Assigned task – Would you please copy the part of the material below that opens with the line containing "index tip: (197, 78)" and closes with the line containing "pinky tip: (153, 245)"? Copy it exactly, and only it.

Records for this task –
========
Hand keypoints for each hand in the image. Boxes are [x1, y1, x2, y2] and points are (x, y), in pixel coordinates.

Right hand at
========
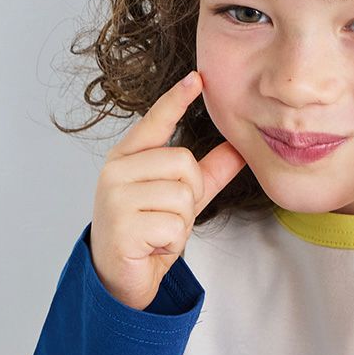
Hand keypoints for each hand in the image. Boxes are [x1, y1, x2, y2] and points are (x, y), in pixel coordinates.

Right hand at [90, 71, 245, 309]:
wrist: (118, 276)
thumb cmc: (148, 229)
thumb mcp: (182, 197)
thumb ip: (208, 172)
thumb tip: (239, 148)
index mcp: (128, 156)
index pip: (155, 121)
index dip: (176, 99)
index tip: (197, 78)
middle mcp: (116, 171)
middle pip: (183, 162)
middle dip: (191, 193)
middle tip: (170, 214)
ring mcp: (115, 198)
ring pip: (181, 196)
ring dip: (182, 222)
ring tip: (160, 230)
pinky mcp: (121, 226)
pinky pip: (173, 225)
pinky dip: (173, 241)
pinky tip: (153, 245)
========
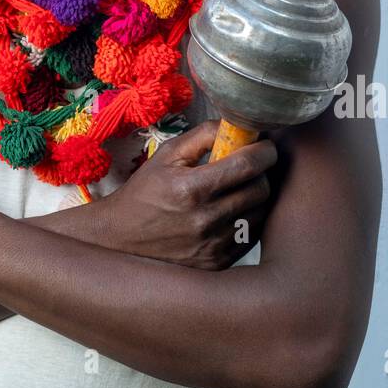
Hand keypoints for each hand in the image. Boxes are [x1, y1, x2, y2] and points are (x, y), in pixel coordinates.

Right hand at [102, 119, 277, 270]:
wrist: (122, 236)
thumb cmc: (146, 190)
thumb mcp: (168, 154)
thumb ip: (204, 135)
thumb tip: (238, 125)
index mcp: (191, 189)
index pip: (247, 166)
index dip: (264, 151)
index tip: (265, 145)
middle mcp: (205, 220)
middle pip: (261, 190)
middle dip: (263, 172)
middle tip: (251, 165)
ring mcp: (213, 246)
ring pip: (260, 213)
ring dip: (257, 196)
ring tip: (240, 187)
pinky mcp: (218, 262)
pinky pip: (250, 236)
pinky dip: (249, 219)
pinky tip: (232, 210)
========
Exercise response –
index tip: (197, 78)
middle mcp: (116, 171)
middle pip: (183, 162)
middle dip: (191, 193)
middle tip: (170, 214)
ring mcp: (115, 198)
ring pip: (181, 196)
ring dip: (182, 222)
ring tip: (160, 230)
pinky mcp: (121, 226)
pinky pip: (173, 225)
pinky dip: (173, 241)
pinky tip: (153, 245)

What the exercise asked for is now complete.